The stirring hour-long piece gains from the choreographer’s dual fluency in modern theatre and her country’s ancient court dance. In its native setting, Cambodian dance hardly needs to lay out the story because the audience knows these set pieces based on sacred text – plus, the songs offer narrative signposts – so the viewer is free to focus on the dancer’s interpretation. Here Cheam Shapiro kindly provides a narrator. Him Sophy’s score, magnificently realised by a pinpeat ensemble upstage, signals shifts in scene and mood as effectively as ever: time passing peaceably under sweet, untroubled gongs or streaked with sorrow in the lamentation of an adenoidal horn.

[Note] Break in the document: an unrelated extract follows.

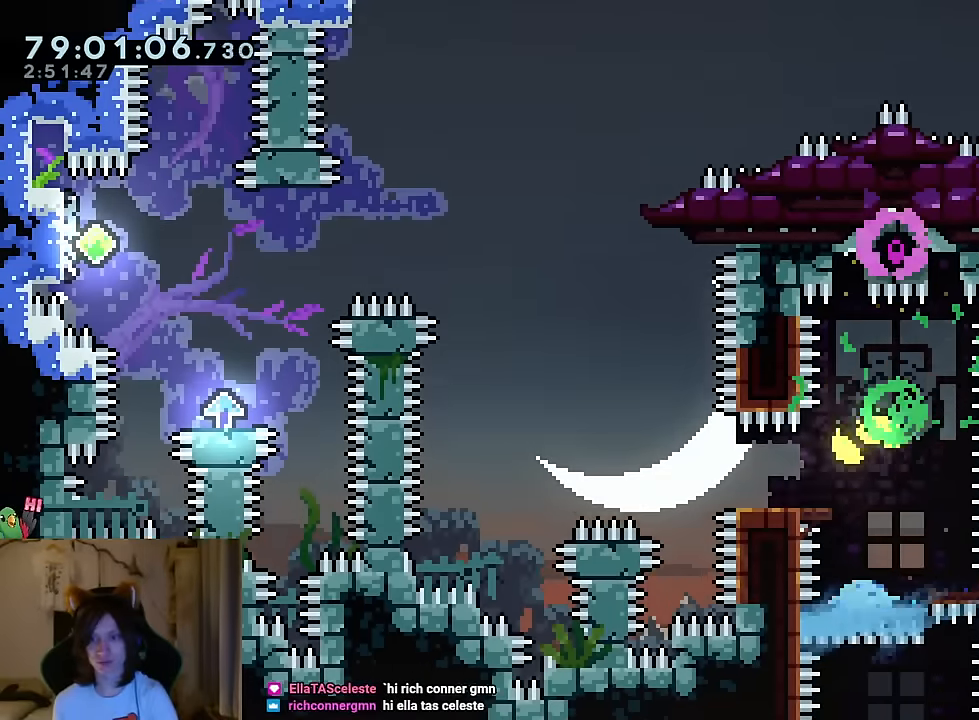
{"buttons": [], "left_stick": "up-left", "right_stick": "center", "events": [[233, "left_stick", "up-left"]]}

As for body language, the dance honours the conventional swayback and exquisitely articulate hyperextended fingers and arms, though the hands of dancers playing the crocodiles are often busy with the pieces of sculptor Sopheap Pich’s rattan reptiles. It takes the whole hour for this hindrance to pay off.
More immediately gratifying are the subtle displacements of conventional moves. When docile daughter and treacherous mother assume the lovers’ pose, the baroquely angular embrace takes on a sinister cast. And the signature sideways lilt of feminine roles has burgeoned into roiling turns, as if the characters had been cast upon turbulent waters.
A Bend in the River’s ending marks its most radical departure from tradition. Cambodian dance-drama can go on for days, replete with epic battles, but no one ever dies. This dance concludes with our heroine, the crocodile-girl, strewn about the river (gorgeously imagined by Pich as a translucent woodcut). This last time we wait in vain for the body to re-form. No gods – no Apsaras or divine monkeys – inhabit A Bend in the River, only fallible mortals and history, which, like a river, stops for no one.